Voyez page 126 [de l’édition originale]
ROSALIE, remettant à Orphise la fausse lettre.
Lisez ce billet.
ORGON, lisant avec Orphise.
Quoi ?
Après avoir lu.
Quel homme abominable !
À Zénorès.
Eh ! bien, mon digne ami...
ROSALIE, vivement
Lui ! mon père : Ah ! je dois
Détromper votre coeur et votre bonne foi.
C’est lui qui m’a remis la lettre.
ORGON.
Comment traître ?
ZÉRONÈS.
Mais, Monsieur...
ORGON.
À mes yeux gardes-toi de paraître,
Crains que je ne te livre à la rigueur des lois.
Ma colère du moins serait juste une fois.
À ses gens.
Suivez ce malheureux : allez : je vous l’ordonne :
Et gardez en sortant qu’il ne parle à personne.
DAMIS, à part aux gens à Orgon.
Non, restez : c’est à moi d’accompagner ses pas.
Il sort accompagnant Zéronès.
ORPHISE.
Et vous avez pu croire à cet écrit !
ROSALIE.
Hélas !
ORPHISE.
Vous !
ROSALIE.
Darmance est venu pour m’empêcher d’y croire.
ORPHISE.
Vous n’avez pas voulu m’en accorder la gloire.
ROSALIE.
Ah ! Mon coeur envers vous est bien plus criminel!
ORPHISE, à Orgon.
Je vous l’avais prédit. Eh ! Bien, père cruel,
Quel parti prenez-vous ?
ORGON.
Le parti le plus sage :
De ne croire que vous, de vous abandonner
Le bonheur de ma fille et de lui pardonner.
ORPHISE.
Après avoir considéré les deux jeunes gens qui l’entourent en la suppliant.
Je vois qu’il faut ici que chacun se pardonne
Allons : je vais user du pouvoir qu’on me donne.
De la séduction qui peut se garantir !
Unissant leurs mains.
Ne vous séparez plus pour mieux vous secourir.
Que ce moment d’erreur vous guide et vous éclaire.
ORGON.
Bien : venez, mes enfants, consolez votre père.
Je cède, et je consens que vous soyez heureux.
Demain , sans plus tarder, je comblerai vos voeux.
DAMIS, revenant d’accompagner Zénorès.
On vous fera, Monsieur, une prompte justice.
Assuré du Marquis, on saisit son complice.
ORGON.
Rendons grâce au pouvoir qui nous a tous vengés :
Mais ma crédulité vous a feule outragés.
C’est vous seuls, mes enfants, qui charmerez ma vie.
Que mon amour pour vous soit ma philosophie.
Alors, pour préparer la punition du Marquis, je changerais ainsi la Scène II du Vème Acte, page 117, qui a été supprimée après la première représentation.
MÉLISE.
Mais daignez m’écouter et retenez ces cris.
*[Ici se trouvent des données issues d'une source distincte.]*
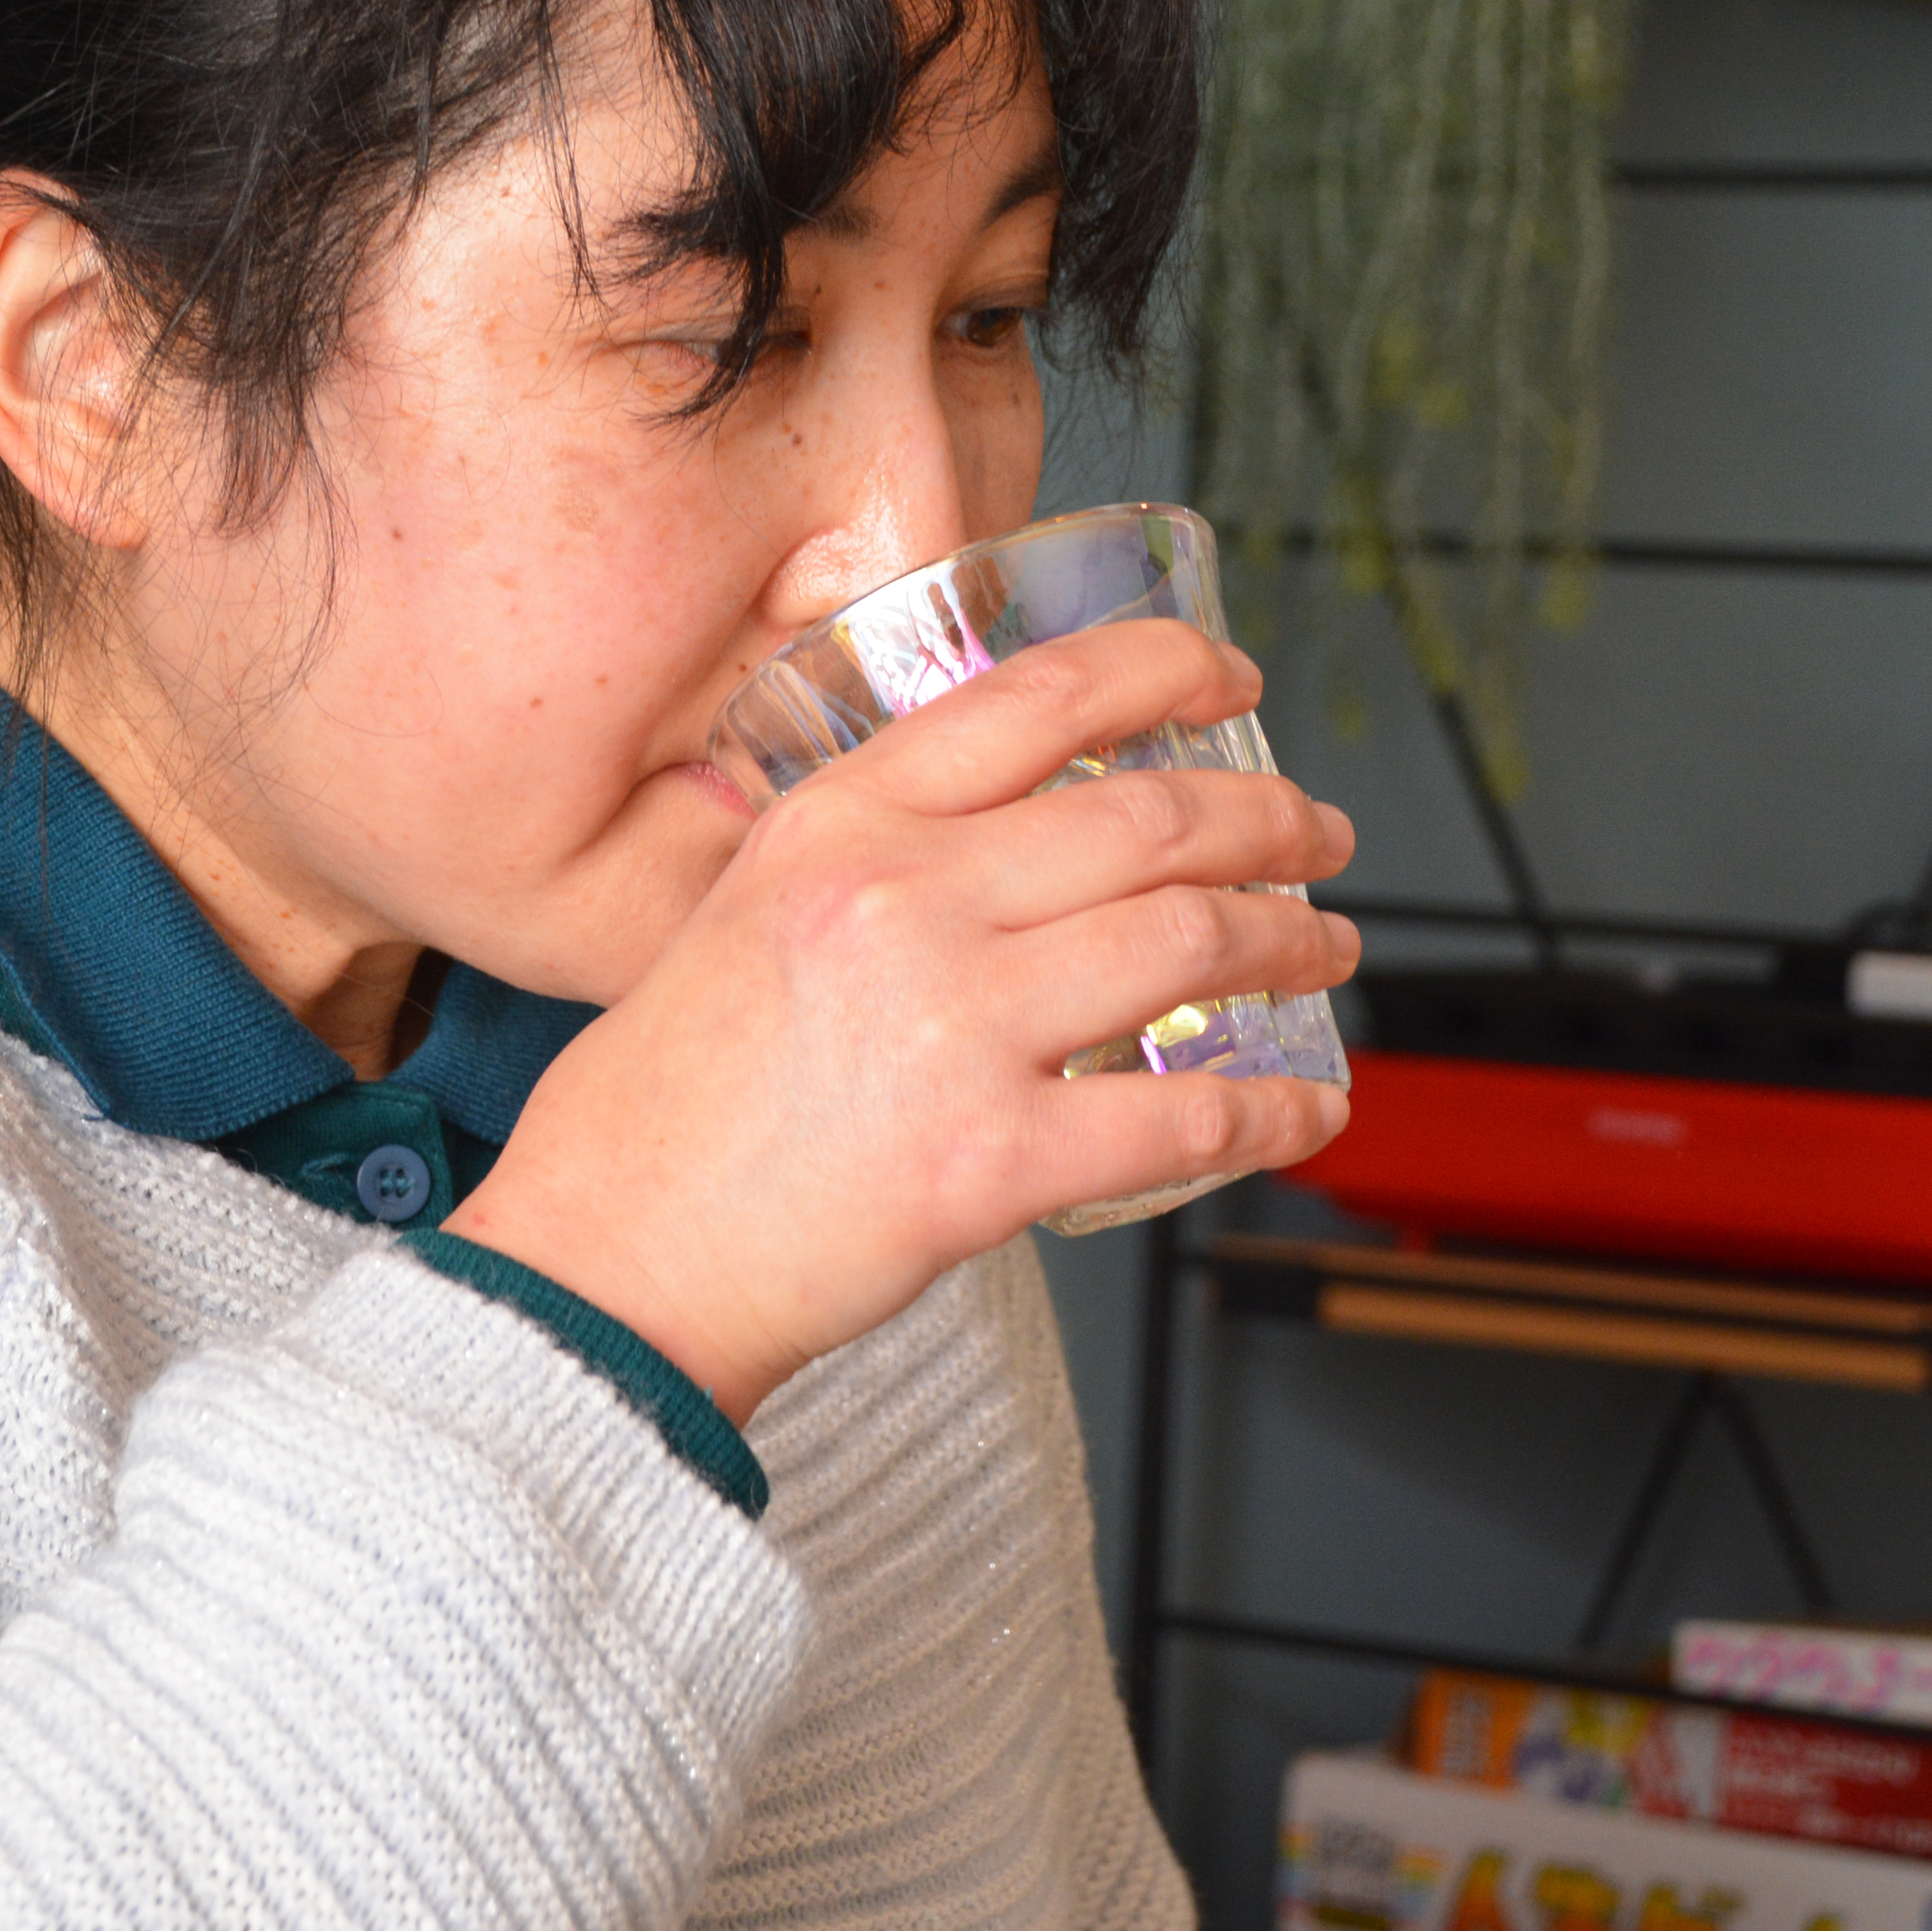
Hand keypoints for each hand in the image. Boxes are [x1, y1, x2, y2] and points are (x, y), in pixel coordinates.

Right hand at [446, 619, 1356, 1425]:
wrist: (607, 1260)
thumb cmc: (661, 1109)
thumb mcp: (743, 911)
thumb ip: (870, 859)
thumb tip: (1014, 842)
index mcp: (840, 822)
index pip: (1038, 696)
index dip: (1165, 670)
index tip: (1229, 678)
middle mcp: (902, 898)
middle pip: (1151, 818)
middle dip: (1270, 820)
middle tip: (1315, 836)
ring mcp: (952, 1027)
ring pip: (1191, 942)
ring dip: (1291, 942)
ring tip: (1323, 951)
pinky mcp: (990, 1160)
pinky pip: (1184, 1118)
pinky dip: (1272, 1113)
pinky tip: (1305, 1111)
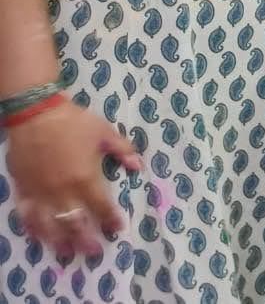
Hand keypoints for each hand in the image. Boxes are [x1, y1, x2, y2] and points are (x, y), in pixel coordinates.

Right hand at [6, 101, 140, 258]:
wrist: (36, 115)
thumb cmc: (73, 122)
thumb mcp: (105, 132)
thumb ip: (123, 151)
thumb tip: (139, 167)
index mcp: (85, 178)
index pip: (101, 206)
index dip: (110, 220)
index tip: (117, 229)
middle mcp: (63, 191)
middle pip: (75, 224)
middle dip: (86, 240)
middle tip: (94, 251)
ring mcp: (41, 194)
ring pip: (49, 226)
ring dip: (59, 241)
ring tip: (68, 252)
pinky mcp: (23, 191)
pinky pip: (26, 216)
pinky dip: (33, 229)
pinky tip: (39, 237)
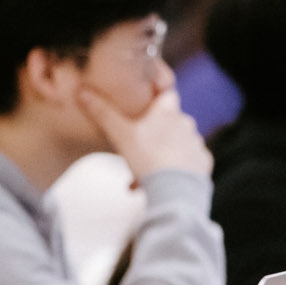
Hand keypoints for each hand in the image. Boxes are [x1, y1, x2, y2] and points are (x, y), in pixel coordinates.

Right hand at [78, 85, 210, 182]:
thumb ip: (102, 113)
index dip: (157, 97)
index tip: (146, 104)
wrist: (175, 191)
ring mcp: (196, 144)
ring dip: (161, 154)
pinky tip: (161, 182)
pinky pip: (188, 162)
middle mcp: (186, 124)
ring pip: (176, 144)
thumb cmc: (148, 159)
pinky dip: (175, 170)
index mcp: (168, 112)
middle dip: (153, 134)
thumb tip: (82, 92)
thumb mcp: (120, 135)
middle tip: (135, 148)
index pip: (167, 93)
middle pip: (169, 122)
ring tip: (143, 173)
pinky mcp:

Vous n’avez rien à craindre ; Oui, j’en reçois l’avis.
On a su du Marquis dévoiler la conduite.
Rien ne peut le sauver que la plus prompte fuite.
ORPHISE.
Mais Rosalie est donc muette à mes douleurs
Quand vous m’avez surprise à la poste, mes pleurs,
Mes sanglots l’appelaient, et ma cruelle amie...
DAMIS.
Oh ! Ciel ! Si dans sa chambre elle est évanouie !
Après tant de chagrins peut-être...
ORPHISE.
Je frémis.
Précipitons nos pas. Soutenez-moi Damis...
Faisons tout pour la voir, et cachons à son père
Dès soupçons qui pourraient réveiller sa colère.
C’est sur ces points délicats que je demande des conseils donnés avec réflexion et impartialité, et c’est ainsi que je puis avoir véritablement obligation à mes Juges.